## [Task requirements]
Copy the records below in full, substituting "region" for every occurrence of "state / province" and leaving everything else unchanged.

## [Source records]
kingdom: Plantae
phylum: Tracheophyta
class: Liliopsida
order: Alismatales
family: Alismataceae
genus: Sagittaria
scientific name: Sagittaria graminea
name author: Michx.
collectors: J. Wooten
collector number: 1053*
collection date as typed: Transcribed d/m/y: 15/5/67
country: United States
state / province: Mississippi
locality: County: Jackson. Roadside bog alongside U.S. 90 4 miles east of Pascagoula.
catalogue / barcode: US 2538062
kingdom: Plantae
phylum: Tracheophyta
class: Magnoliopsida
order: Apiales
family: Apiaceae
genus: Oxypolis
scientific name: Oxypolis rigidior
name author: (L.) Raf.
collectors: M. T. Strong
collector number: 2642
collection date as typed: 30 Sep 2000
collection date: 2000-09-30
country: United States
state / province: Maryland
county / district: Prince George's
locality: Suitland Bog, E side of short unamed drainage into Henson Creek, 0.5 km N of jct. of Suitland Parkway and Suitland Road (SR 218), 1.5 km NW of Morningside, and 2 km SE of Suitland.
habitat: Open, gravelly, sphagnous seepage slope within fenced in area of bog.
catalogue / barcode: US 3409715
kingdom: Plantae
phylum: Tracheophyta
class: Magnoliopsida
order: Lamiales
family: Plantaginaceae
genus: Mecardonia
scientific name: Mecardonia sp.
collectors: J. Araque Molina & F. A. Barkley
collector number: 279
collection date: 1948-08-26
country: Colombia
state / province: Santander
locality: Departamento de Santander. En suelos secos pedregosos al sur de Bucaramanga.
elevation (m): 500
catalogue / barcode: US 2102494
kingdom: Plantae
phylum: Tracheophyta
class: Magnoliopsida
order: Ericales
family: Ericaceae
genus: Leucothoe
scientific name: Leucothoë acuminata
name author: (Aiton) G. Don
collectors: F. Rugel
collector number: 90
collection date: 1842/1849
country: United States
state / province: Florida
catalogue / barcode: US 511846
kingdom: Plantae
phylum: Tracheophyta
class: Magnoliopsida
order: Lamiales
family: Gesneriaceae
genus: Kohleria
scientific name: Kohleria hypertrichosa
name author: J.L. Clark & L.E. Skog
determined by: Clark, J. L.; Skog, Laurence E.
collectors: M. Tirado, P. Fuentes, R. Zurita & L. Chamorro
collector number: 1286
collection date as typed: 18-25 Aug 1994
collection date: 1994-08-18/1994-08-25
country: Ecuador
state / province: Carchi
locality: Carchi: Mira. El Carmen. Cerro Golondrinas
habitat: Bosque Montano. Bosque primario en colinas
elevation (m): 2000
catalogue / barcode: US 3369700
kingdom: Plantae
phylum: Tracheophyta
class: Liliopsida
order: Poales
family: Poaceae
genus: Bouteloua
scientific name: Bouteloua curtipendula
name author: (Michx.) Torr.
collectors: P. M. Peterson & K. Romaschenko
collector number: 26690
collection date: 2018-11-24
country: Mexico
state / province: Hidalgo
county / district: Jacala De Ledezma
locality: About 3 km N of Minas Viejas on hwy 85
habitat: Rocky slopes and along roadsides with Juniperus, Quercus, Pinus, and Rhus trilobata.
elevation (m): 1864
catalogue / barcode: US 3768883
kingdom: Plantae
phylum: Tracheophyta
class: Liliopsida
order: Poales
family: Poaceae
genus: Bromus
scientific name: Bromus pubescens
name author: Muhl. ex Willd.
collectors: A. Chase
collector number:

## [Response to the task]
kingdom: Plantae
phylum: Tracheophyta
class: Liliopsida
order: Alismatales
family: Alismataceae
genus: Sagittaria
scientific name: Sagittaria graminea
name author: Michx.
collectors: J. Wooten
collector number: 1053*
collection date as typed: Transcribed d/m/y: 15/5/67
country: United States
region: Mississippi
locality: County: Jackson. Roadside bog alongside U.S. 90 4 miles east of Pascagoula.
catalogue / barcode: US 2538062
kingdom: Plantae
phylum: Tracheophyta
class: Magnoliopsida
order: Apiales
family: Apiaceae
genus: Oxypolis
scientific name: Oxypolis rigidior
name author: (L.) Raf.
collectors: M. T. Strong
collector number: 2642
collection date as typed: 30 Sep 2000
collection date: 2000-09-30
country: United States
region: Maryland
county / district: Prince George's
locality: Suitland Bog, E side of short unamed drainage into Henson Creek, 0.5 km N of jct. of Suitland Parkway and Suitland Road (SR 218), 1.5 km NW of Morningside, and 2 km SE of Suitland.
habitat: Open, gravelly, sphagnous seepage slope within fenced in area of bog.
catalogue / barcode: US 3409715
kingdom: Plantae
phylum: Tracheophyta
class: Magnoliopsida
order: Lamiales
family: Plantaginaceae
genus: Mecardonia
scientific name: Mecardonia sp.
collectors: J. Araque Molina & F. A. Barkley
collector number: 279
collection date: 1948-08-26
country: Colombia
region: Santander
locality: Departamento de Santander. En suelos secos pedregosos al sur de Bucaramanga.
elevation (m): 500
catalogue / barcode: US 2102494
kingdom: Plantae
phylum: Tracheophyta
class: Magnoliopsida
order: Ericales
family: Ericaceae
genus: Leucothoe
scientific name: Leucothoë acuminata
name author: (Aiton) G. Don
collectors: F. Rugel
collector number: 90
collection date: 1842/1849
country: United States
region: Florida
catalogue / barcode: US 511846
kingdom: Plantae
phylum: Tracheophyta
class: Magnoliopsida
order: Lamiales
family: Gesneriaceae
genus: Kohleria
scientific name: Kohleria hypertrichosa
name author: J.L. Clark & L.E. Skog
determined by: Clark, J. L.; Skog, Laurence E.
collectors: M. Tirado, P. Fuentes, R. Zurita & L. Chamorro
collector number: 1286
collection date as typed: 18-25 Aug 1994
collection date: 1994-08-18/1994-08-25
country: Ecuador
region: Carchi
locality: Carchi: Mira. El Carmen. Cerro Golondrinas
habitat: Bosque Montano. Bosque primario en colinas
elevation (m): 2000
catalogue / barcode: US 3369700
kingdom: Plantae
phylum: Tracheophyta
class: Liliopsida
order: Poales
family: Poaceae
genus: Bouteloua
scientific name: Bouteloua curtipendula
name author: (Michx.) Torr.
collectors: P. M. Peterson & K. Romaschenko
collector number: 26690
collection date: 2018-11-24
country: Mexico
region: Hidalgo
county / district: Jacala De Ledezma
locality: About 3 km N of Minas Viejas on hwy 85
habitat: Rocky slopes and along roadsides with Juniperus, Quercus, Pinus, and Rhus trilobata.
elevation (m): 1864
catalogue / barcode: US 3768883
kingdom: Plantae
phylum: Tracheophyta
class: Liliopsida
order: Poales
family: Poaceae
genus: Bromus
scientific name: Bromus pubescens
name author: Muhl. ex Willd.
collectors: A. Chase
collector number:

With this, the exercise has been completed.